◆ **Exercise prompt**: Give again, word for word, each line below starting at the one that contains "248 384 2.81" and ending at the one that contains "508 336 26.68".

--- Records to use ---

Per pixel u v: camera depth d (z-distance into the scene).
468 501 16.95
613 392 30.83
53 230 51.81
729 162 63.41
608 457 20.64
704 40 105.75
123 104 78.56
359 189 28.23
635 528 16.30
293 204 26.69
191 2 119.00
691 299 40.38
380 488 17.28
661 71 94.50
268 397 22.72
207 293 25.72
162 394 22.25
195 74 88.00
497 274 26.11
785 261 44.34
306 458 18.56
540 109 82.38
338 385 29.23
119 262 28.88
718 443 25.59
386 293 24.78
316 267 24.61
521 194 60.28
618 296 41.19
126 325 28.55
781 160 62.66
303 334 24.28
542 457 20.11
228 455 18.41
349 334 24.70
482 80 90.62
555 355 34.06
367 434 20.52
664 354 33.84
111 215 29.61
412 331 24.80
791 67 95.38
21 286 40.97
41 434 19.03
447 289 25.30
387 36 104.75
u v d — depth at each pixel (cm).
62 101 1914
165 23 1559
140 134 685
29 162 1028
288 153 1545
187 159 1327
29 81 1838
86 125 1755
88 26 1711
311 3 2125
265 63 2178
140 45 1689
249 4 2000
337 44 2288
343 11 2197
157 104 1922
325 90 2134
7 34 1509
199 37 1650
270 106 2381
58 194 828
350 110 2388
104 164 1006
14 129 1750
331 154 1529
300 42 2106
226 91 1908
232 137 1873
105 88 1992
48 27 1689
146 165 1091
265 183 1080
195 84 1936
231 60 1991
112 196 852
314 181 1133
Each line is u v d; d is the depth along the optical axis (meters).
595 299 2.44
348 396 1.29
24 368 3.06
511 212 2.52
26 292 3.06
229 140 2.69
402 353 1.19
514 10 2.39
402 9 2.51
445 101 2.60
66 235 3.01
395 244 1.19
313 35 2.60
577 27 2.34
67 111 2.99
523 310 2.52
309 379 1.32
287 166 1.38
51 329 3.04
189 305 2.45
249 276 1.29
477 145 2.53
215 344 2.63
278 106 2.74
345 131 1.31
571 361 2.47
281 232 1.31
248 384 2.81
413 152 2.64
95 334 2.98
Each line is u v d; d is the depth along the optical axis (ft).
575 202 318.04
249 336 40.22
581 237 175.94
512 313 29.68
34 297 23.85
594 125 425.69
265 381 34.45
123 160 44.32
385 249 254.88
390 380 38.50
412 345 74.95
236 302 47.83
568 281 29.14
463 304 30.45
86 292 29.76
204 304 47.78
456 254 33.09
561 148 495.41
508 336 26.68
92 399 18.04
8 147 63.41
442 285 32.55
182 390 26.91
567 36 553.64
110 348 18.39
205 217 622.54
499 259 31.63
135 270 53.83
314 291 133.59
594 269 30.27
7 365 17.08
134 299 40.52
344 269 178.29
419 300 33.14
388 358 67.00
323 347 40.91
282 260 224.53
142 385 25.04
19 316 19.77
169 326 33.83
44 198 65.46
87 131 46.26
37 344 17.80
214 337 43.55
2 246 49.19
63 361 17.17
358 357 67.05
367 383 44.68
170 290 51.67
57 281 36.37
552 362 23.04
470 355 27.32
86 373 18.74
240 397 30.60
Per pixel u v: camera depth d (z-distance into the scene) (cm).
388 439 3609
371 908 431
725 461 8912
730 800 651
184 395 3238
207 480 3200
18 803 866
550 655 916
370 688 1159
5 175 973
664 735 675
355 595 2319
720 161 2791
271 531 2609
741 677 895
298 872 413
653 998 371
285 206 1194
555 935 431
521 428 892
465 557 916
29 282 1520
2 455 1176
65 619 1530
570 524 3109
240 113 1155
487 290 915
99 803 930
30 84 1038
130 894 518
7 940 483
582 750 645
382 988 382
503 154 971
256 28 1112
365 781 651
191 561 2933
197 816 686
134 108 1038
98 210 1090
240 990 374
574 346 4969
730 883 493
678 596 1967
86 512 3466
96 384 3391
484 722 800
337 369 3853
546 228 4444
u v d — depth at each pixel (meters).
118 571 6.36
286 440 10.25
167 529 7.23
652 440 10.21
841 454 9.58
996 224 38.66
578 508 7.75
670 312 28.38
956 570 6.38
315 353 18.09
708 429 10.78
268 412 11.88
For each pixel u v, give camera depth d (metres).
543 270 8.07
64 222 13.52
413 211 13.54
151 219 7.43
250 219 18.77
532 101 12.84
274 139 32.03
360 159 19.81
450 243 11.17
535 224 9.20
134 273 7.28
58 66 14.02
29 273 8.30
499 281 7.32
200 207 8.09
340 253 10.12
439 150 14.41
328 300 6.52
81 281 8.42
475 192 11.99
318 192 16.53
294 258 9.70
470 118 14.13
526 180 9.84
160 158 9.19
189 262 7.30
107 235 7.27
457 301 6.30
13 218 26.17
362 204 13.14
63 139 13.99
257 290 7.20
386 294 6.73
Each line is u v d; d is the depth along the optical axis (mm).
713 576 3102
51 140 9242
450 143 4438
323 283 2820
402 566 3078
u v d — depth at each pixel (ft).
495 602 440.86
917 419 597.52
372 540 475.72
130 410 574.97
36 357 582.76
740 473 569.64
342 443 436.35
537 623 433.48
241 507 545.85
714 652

---

◆ **Solution to this exercise**:
248 384 2.81
413 152 2.64
95 334 2.98
Each line is u v d; d is the depth along the optical axis (ft).
575 202 318.04
249 336 40.22
581 237 175.94
512 313 29.68
34 297 23.85
594 125 425.69
265 381 34.45
123 160 44.32
385 249 254.88
390 380 38.50
412 345 74.95
236 302 47.83
568 281 29.14
463 304 30.45
86 292 29.76
204 304 47.78
456 254 33.09
561 148 495.41
508 336 26.68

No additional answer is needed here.